A Special Forces commando before enrolling at MIT, Daniel was a PhD in Course 6 flying to a business meeting for his startup on 9/11, and he died trying to prevent hijackers on the first plane from entering the cockpit. His startup was none other than Akamai, the Cambridge-based company he founded with Professor Leighton, which now handles up to 35 percent of all web traffic at any moment in time. MIT lost a loved community member and the planet lost a visionary, someone who by 31 years of age had already fundamentally changed the World Wide Web. Today, he is commemorated by “Danny Lewin Square” at the corner of Vassar and Main streets.
I was appalled to learn that next week, Palestine@MIT and the Arab Students Organization will host Dr.
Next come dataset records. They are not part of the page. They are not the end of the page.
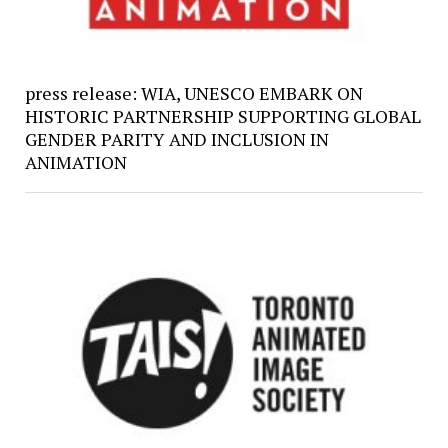
press release: WIA, UNESCO EMBARK ON
HISTORIC PARTNERSHIP SUPPORTING GLOBAL
GENDER PARITY AND INCLUSION IN
ANIMATION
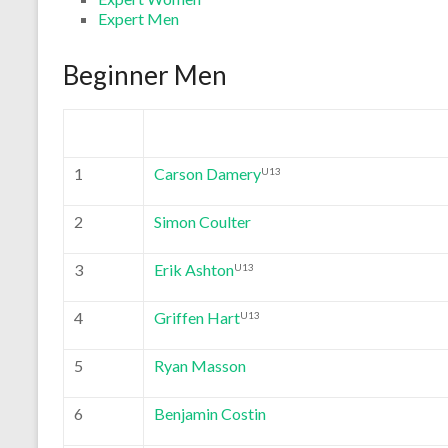
Expert Men
Beginner Men
1
Carson Damery
U13
2
Simon Coulter
3
Erik Ashton
U13
4
Griffen Hart
U13
5
Ryan Masson
6
Benjamin Costin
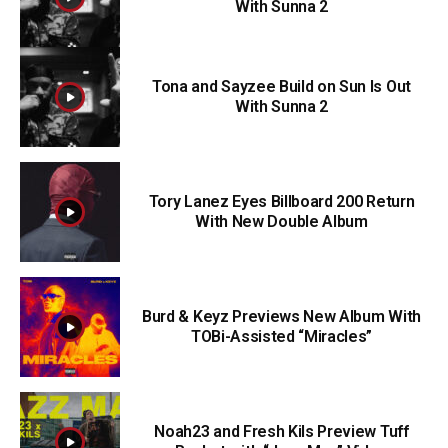
With Sunna 2
Tona and Sayzee Build on Sun Is Out
With Sunna 2
Tory Lanez Eyes Billboard 200 Return
With New Double Album
Burd & Keyz Previews New Album With
TOBi-Assisted “Miracles”
Noah23 and Fresh Kils Preview Tuff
Mads Gilbert, a Norwegian physician and politician who openly supports the 9/11 attacks.
Just weeks after those attacks, Gilbert told a Norwegian newspaper, “If the US government has a legitimate right to bomb and kill civilians in Iraq, also the oppressed have a moral right to attack the United States with the weapons they may create.” When asked if he outright supported the attack, he responded, “Terror is a poor weapon, but my answer is yes.” He continued, “The white world does not understand that it is possible to see such an action in a different perspective.”
Only a few short years after the Boston Marathon bombing and the killing of MIT Police Officer Sean Collier, how could we possibly welcome a man who praises 9/11 on our campus? Clearly, some members of our community have forgotten that terror is far from a foreign concept here at MIT, let alone to the families and friends of over 3,000 innocent people from over 90 nations killed on 9/11.
The MIT mission statement ends with the following: “We seek to develop in each member of the MIT community the ability and passion to work wisely, creatively, and effectively for the betterment of humankind.” Danny Lewin and Officer Collier embodied these values, whereas promoting and supporting terror could not be more contrary to our mission.
If this speaker is so antithetical to MIT, who is even attending this talk? According to the organizer’s Facebook event, not many of the 1,500 attendees appear to be MIT community members. It’s also unclear where the money to host this speaker is coming from, as neither group co-hosting this event received Finboard funding during this fall cycle. Yet the size of the event requires the hosts to pay for an MIT Police detail. In case you didn’t believe what you just read, I’ll say it again: Palestine@MIT and the Arab Students Organization are requiring the MIT Police to provide protection and support for an event promoting a speaker who supports terrorism. This is two and a half years after terrorists murdered Officer Sean Collier in the line of duty right here on campus.
If MIT students aren’t the main audience, and MIT doesn’t appear to be funding this event, why is this speaker being hosted on our campus? It is to benefit from our space, our police, and most of all — our name. Even if very few of us share Gilbert’s illegitimate, dangerous beliefs, allowing this event to be hosted on our campus for an open audience lends implicit support of those beliefs. It gives them legitimacy. In that way, this event seeks to use MIT’s name and take advantage of the legacies of the talented, caring people who have spent over 150 years building this Institute, including each and every one of us currently contributing to this community.
To our administrators: we don’t need MIT listed on this man’s resume of places where he has been asked to speak. Cancel this event and publicly declare what we know to be true, that MIT will not stand for this hate to be lent legitimacy by our Institute. This event is an affront to the memories of Officer Sean Collier and Daniel Lewin, as well as to all who have lost their lives, a friend, or a loved one to the terror that this speaker supports.
Isaac Silberberg is a member of the Class of 2016.